■ **Exercise inputs**
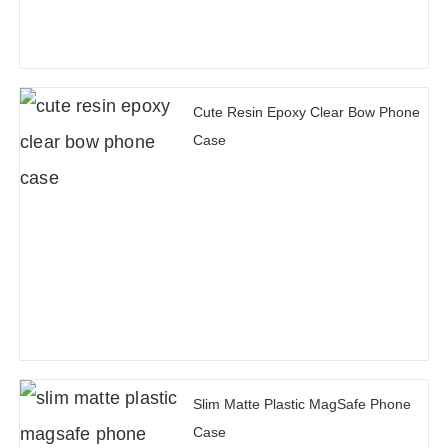
Cute Resin Epoxy Clear Bow Phone
Case
Slim Matte Plastic MagSafe Phone
Case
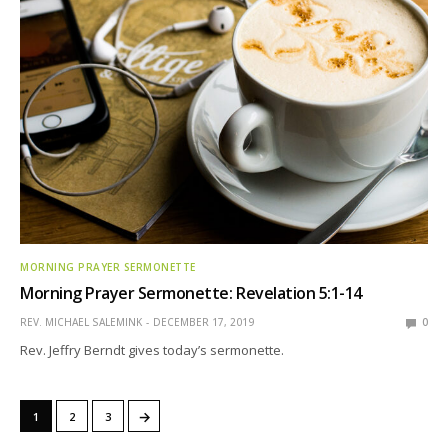
MORNING PRAYER SERMONETTE
Morning Prayer Sermonette: Revelation 5:1-14
REV. MICHAEL SALEMINK
DECEMBER 17, 2019
0
Rev. Jeffry Berndt gives today’s sermonette.
→
1
2
3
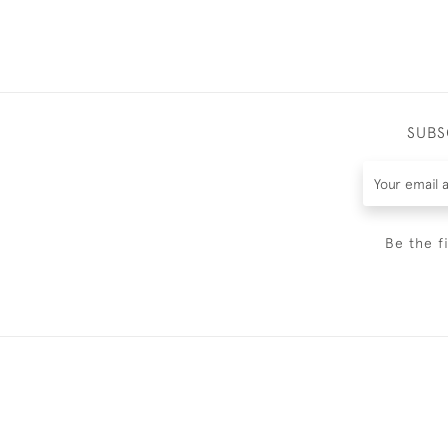
SUBS
Be the f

■ **Request**
What is needed is a word-for-word transcription of all the entries, with the pictures dropped.

■ **Output below**
Cute Resin Epoxy Clear Bow Phone
Case
Slim Matte Plastic MagSafe Phone
Case
MORNING PRAYER SERMONETTE
Morning Prayer Sermonette: Revelation 5:1-14
REV. MICHAEL SALEMINK
DECEMBER 17, 2019
0
Rev. Jeffry Berndt gives today’s sermonette.
→
1
2
3
SUBS
Be the f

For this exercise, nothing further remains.